Activating Apoptosis in Cancer Using Hydrocarbon-Stapled Helices  
Loren David Walensky, MD, PhD, Harvard Medical School and Attending Physician and Research Fellow in the Department of Pediatric Hematology/Oncology at the Dana-Farber Cancer Institute/Children’s Hospital Boston. 

Whether our cells will live or die, and whether we are therefore healthy or ill, is controlled by how proteins interact with each other inside our cells.  There are a huge number of proteins in our cells, and each one has a specific job to do.  Whether a protein can do its job depends on which other proteins are present inside the cell and what they are doing.  Think of a cell as the most complex assembly line in the world, and each protein as a worker on that assembly line.  How each protein gets its job done inside a cell depends on how it communicates with and interacts with the other proteins inside the cell.  Even a minor breakdown in communication between the proteins can have a dramatic effect on cells, and on our health.

There are certain proteins inside a cell called “BCL-2” proteins.  These proteins interact with one another to regulate whether a cell dies when it is old, diseased or no longer needed.  This cell death is called “apoptosis”.  Many human diseases directly results when apoptosis does not occur the way it should.  Premature cell death that reduces the number of healthy cells needed to continue important body functions can lead to illnesses like Alzheimer’s disease or stroke.  On the other hand, cancer occurs when diseased and damaged cells don’t die on time.  These and other diseases are the direct result of BCL-2 protein interactions that have gone awry.  Cures can come from fixing these BCL-2 protein problems.

BCL-2 proteins control cell death through small protein subunits called “peptides” that are helical, or spring-like, in shape.  Scientists can create other peptides that interact with these helical BCL-2 peptides to slow down or speed up cell death.  However, most current attempts to manufacture these artificial peptides have failed because the helical shape is so complex.  Peptides that have been manufactured in the right shape are so fragile that they break down before they can do their job.  Attempts to strengthen these fragile peptides have made it impossible for the peptides to get inside the cells to do their job. 

Dr. Walensky’s research focuses on developing and applying new approaches to this problem.  He will address two issues-using natural versus artificial peptides, and strengthening them without destroying their effectiveness.  Dr. Walensky will use a new process to chemically brace these natural peptides so that their shape, and therefore their curative activity, can be maintained.  He has used this chemical strategy, called “hydrocarbon-stapling”, to make a number of peptides with dramatically improved properties. 
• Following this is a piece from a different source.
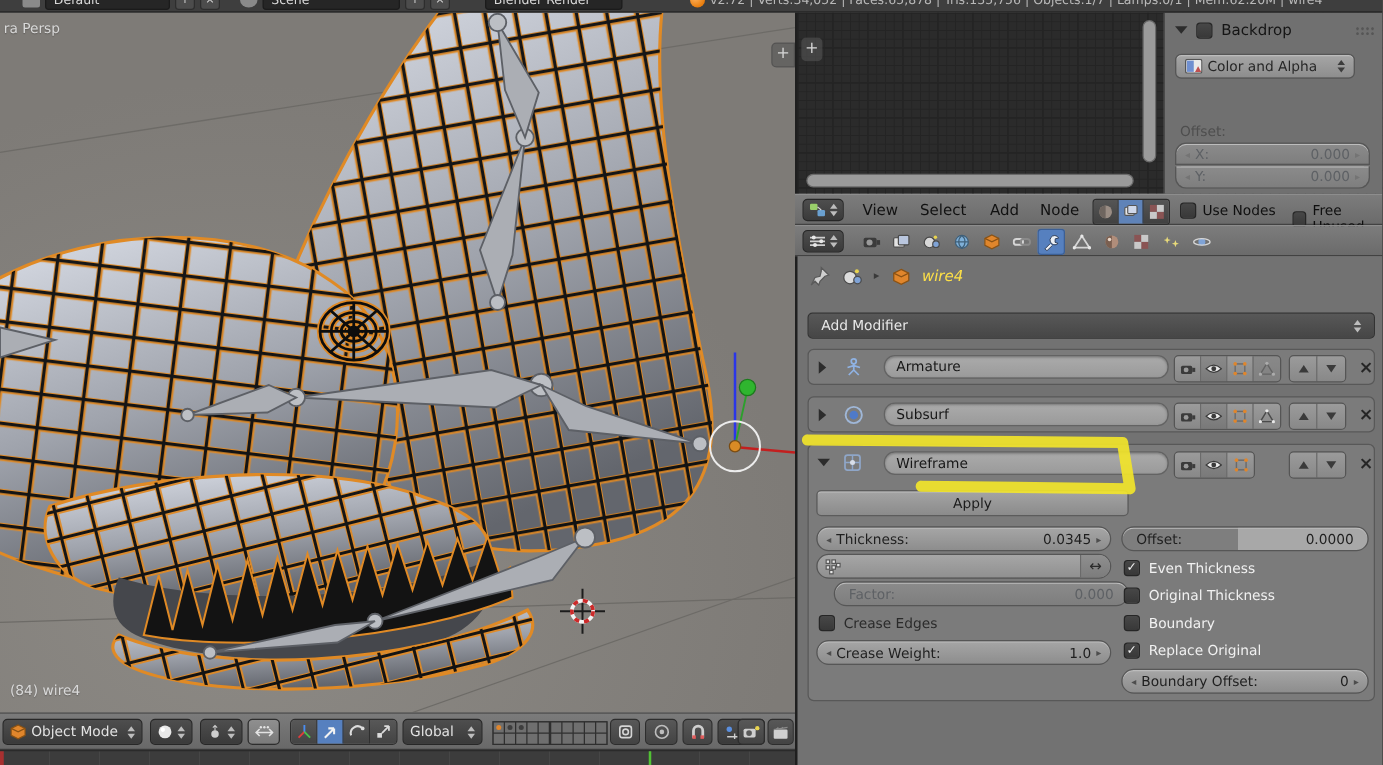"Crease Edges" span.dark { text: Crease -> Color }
Dr. Walensky has demonstrated that the stapled peptides are the right helical shape, are sturdy, and can enter and kill leukemia cells by turning on the BCL-2 death pathway.  When he administered these stapled peptides to mice with leukemia, the stapled peptide successfully blocked cancer growth and prolonged the lives of treated animals.  As a Culpeper awardee, Dr. Walensky’s future work will employ this new peptide-stapling strategy to produce a wide array of peptides that can interact with the BCL-2 pathway, in order to control cell death in a variety of human cancers.  The goal of Dr. Walensky’s research is to produce an arsenal of new compounds, a “peptide toolbox,” to block protein interactions that cause cancer, as illustrated by the anti-leukemia effect of his stapled BCL-2 peptide.